[Data shown]:
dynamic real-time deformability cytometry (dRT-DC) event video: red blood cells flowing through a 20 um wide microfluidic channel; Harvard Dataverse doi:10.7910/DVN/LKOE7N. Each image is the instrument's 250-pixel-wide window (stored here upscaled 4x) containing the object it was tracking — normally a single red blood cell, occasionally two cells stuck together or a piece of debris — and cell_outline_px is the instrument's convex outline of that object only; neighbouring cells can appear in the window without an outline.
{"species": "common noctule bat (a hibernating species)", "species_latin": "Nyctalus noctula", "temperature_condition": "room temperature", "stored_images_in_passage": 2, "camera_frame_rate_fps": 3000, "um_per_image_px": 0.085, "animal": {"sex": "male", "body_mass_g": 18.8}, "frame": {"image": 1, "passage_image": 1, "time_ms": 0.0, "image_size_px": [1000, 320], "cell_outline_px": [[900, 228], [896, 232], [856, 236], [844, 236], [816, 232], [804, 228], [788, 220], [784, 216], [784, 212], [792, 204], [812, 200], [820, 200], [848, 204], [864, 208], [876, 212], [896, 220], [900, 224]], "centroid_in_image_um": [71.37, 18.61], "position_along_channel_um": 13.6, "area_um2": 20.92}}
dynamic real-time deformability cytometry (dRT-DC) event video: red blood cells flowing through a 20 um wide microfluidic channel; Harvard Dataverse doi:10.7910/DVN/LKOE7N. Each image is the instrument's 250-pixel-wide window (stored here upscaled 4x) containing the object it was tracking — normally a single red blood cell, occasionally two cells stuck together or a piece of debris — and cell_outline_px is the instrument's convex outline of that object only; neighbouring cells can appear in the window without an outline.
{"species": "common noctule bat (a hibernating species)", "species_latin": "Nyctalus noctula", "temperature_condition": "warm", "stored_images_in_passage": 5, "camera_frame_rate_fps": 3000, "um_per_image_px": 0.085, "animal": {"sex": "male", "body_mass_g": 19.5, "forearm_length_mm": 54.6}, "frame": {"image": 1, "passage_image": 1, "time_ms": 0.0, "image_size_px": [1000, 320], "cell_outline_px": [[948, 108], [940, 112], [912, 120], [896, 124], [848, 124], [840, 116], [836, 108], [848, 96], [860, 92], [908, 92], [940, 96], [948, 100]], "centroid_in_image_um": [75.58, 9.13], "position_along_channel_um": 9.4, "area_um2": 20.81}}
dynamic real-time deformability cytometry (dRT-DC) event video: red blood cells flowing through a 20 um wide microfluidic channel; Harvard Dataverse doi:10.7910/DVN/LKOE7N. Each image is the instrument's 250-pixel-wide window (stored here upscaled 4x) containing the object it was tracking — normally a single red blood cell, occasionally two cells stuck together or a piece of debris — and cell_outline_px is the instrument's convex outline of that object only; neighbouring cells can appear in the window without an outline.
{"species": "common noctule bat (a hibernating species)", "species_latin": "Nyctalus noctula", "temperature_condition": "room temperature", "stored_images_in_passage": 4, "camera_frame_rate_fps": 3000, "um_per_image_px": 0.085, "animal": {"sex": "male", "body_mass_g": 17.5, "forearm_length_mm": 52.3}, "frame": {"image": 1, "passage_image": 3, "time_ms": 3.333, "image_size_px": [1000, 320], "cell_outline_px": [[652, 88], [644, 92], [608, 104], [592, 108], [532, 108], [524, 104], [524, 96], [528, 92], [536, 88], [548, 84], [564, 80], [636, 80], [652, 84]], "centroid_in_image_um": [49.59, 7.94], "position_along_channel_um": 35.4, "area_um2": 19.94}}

[Stated problem]: Output the listing above word for word.

[Expected output]:
dynamic real-time deformability cytometry (dRT-DC) event video: red blood cells flowing through a 20 um wide microfluidic channel; Harvard Dataverse doi:10.7910/DVN/LKOE7N. Each image is the instrument's 250-pixel-wide window (stored here upscaled 4x) containing the object it was tracking — normally a single red blood cell, occasionally two cells stuck together or a piece of debris — and cell_outline_px is the instrument's convex outline of that object only; neighbouring cells can appear in the window without an outline.
{"species": "common noctule bat (a hibernating species)", "species_latin": "Nyctalus noctula", "temperature_condition": "room temperature", "stored_images_in_passage": 2, "camera_frame_rate_fps": 3000, "um_per_image_px": 0.085, "animal": {"sex": "male", "body_mass_g": 18.8}, "frame": {"image": 1, "passage_image": 1, "time_ms": 0.0, "image_size_px": [1000, 320], "cell_outline_px": [[900, 228], [896, 232], [856, 236], [844, 236], [816, 232], [804, 228], [788, 220], [784, 216], [784, 212], [792, 204], [812, 200], [820, 200], [848, 204], [864, 208], [876, 212], [896, 220], [900, 224]], "centroid_in_image_um": [71.37, 18.61], "position_along_channel_um": 13.6, "area_um2": 20.92}}
dynamic real-time deformability cytometry (dRT-DC) event video: red blood cells flowing through a 20 um wide microfluidic channel; Harvard Dataverse doi:10.7910/DVN/LKOE7N. Each image is the instrument's 250-pixel-wide window (stored here upscaled 4x) containing the object it was tracking — normally a single red blood cell, occasionally two cells stuck together or a piece of debris — and cell_outline_px is the instrument's convex outline of that object only; neighbouring cells can appear in the window without an outline.
{"species": "common noctule bat (a hibernating species)", "species_latin": "Nyctalus noctula", "temperature_condition": "warm", "stored_images_in_passage": 5, "camera_frame_rate_fps": 3000, "um_per_image_px": 0.085, "animal": {"sex": "male", "body_mass_g": 19.5, "forearm_length_mm": 54.6}, "frame": {"image": 1, "passage_image": 1, "time_ms": 0.0, "image_size_px": [1000, 320], "cell_outline_px": [[948, 108], [940, 112], [912, 120], [896, 124], [848, 124], [840, 116], [836, 108], [848, 96], [860, 92], [908, 92], [940, 96], [948, 100]], "centroid_in_image_um": [75.58, 9.13], "position_along_channel_um": 9.4, "area_um2": 20.81}}
dynamic real-time deformability cytometry (dRT-DC) event video: red blood cells flowing through a 20 um wide microfluidic channel; Harvard Dataverse doi:10.7910/DVN/LKOE7N. Each image is the instrument's 250-pixel-wide window (stored here upscaled 4x) containing the object it was tracking — normally a single red blood cell, occasionally two cells stuck together or a piece of debris — and cell_outline_px is the instrument's convex outline of that object only; neighbouring cells can appear in the window without an outline.
{"species": "common noctule bat (a hibernating species)", "species_latin": "Nyctalus noctula", "temperature_condition": "room temperature", "stored_images_in_passage": 4, "camera_frame_rate_fps": 3000, "um_per_image_px": 0.085, "animal": {"sex": "male", "body_mass_g": 17.5, "forearm_length_mm": 52.3}, "frame": {"image": 1, "passage_image": 3, "time_ms": 3.333, "image_size_px": [1000, 320], "cell_outline_px": [[652, 88], [644, 92], [608, 104], [592, 108], [532, 108], [524, 104], [524, 96], [528, 92], [536, 88], [548, 84], [564, 80], [636, 80], [652, 84]], "centroid_in_image_um": [49.59, 7.94], "position_along_channel_um": 35.4, "area_um2": 19.94}}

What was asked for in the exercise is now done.